Version 4.1 is still fully upward compatible. But regretfully, it is
again not downward compatible. Version 4.1 can handle any existing
archive, but creates archives which older versions (including 4.0)
cannot unpack.
CHANGES IN VERSION 4.3
======================
Version 4.3 adds the much-demanded feature of using pathnames when
adding files to an archive. For obscure technical reasons, files
being extracted still go in the current directory on the current
drive. Pathnames are also not supported for any of the other
commands, because it would make no sense.
Version 4.3 is also using a slightly different approach when adding a
file to an archive. The end result is twofold:
1) Slightly more disk space is required on the drive containing the
archive. This should only be noticeable to those creating very
large archives on a floppy based system.
2) A 30% reduction in packing time has been achieved in most cases.
This should be noticeable to everyone.
As always, version 4.3 is still fully upwards compatible, and is
backwards compatible as far as version 4.1.
CHANGES IN VERSION 4.4
======================
The temporary file introduced in version 4.3 occasionally caused
problems for people who had not added a FILES= statement to their
CONFIG.SYS file. This has now been corrected. Also, support of the
ARCTEMP environment string was added to allow placing of the temporary
file on a ramdisk.
A bug was reported in the Run command, which has been fixed. From the
extreme time required before the bug was reported, it is deduced that
the Run command is probably the least used feature of ARC.
The Update command was changed. It is no longer a straight synonym
for Add. Instead, Update now only adds a file if it is newer than the
version already in the archive, as shown by the MS-DOS date/time
stamp.
PROGRAM HISTORY AND CREDITS
===========================
In its short life thus far, ARC has astounded us with its popularity.
We first wrote it in March of 1985 because we wanted an archive
utility that used a distributive directory approach, since this has
certain advantages over the more popular central directory approach.

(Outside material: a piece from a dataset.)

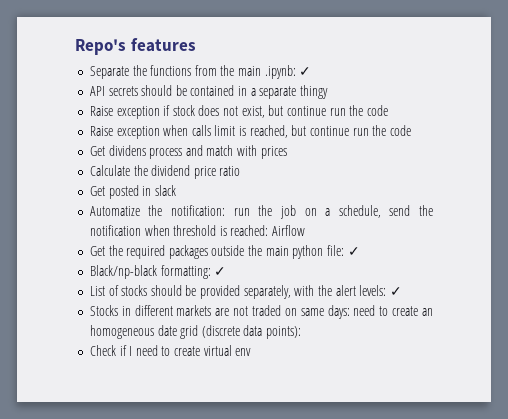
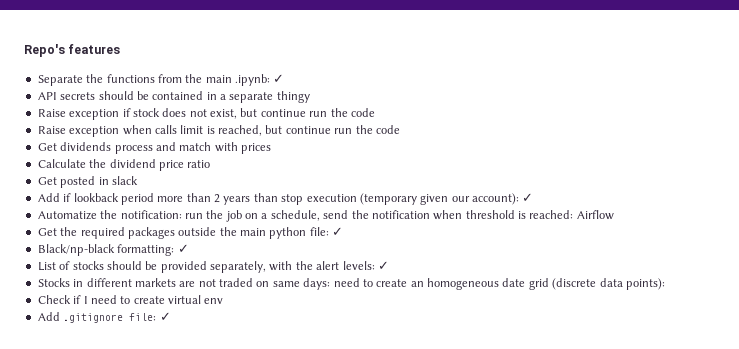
[108,145,146,156] dividens -> [60,142,112,151] dividends
(176, 190) none -> [37,193,534,205] // Add if lookback period more than 2 years than stop execution (temporary given our account): ✓
(252, 352) none -> [37,312,171,323] // Add .gitignore file: ✓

We added automatic squeezing in version 2 at the prompting of a
friend. In version 2.1 we added the code to test for the best
compression method. Now (in October of 1985) we find that our humble
little program has spread across the country, and seems to have become
a new institution.
We are thankful for the support and appreciation we have received. We
hope that you find this program of use.
If we have acheived greatness, it is because we have stood upon the
shoulders of giants. Nothing is created as a thing unto itself, and
ARC is no exception. Therefore, we would like to give credit to the
following people, without whose efforts ARC could not exist:
Brian W. Kernighan and P. J. Plauger, whose book "Software Tools"
provided many of the ideas behind the distributive directory approach
used by ARC.
Dick Greenlaw, who wrote the public domain SQ and USQ programs, in
which the Huffman squeezing algorithm was first developed.
Robert J. Beilstein, who adapted SQ and USQ to Computer Innovations
C86 (the language we use), thus providing us with important parts of
our squeezing logic.
Kent Williams, who graciously allowed us to use his LZWCOM and LZWUNC
programs as a basis for our Lempel-Zev compression logic.
David Schwaderer, whose article in the April 1985 issue of PC Tech
Journal provided us with the logic for calculating the CRC 16 bit
polynomial.
And many, many others whom we could not identify.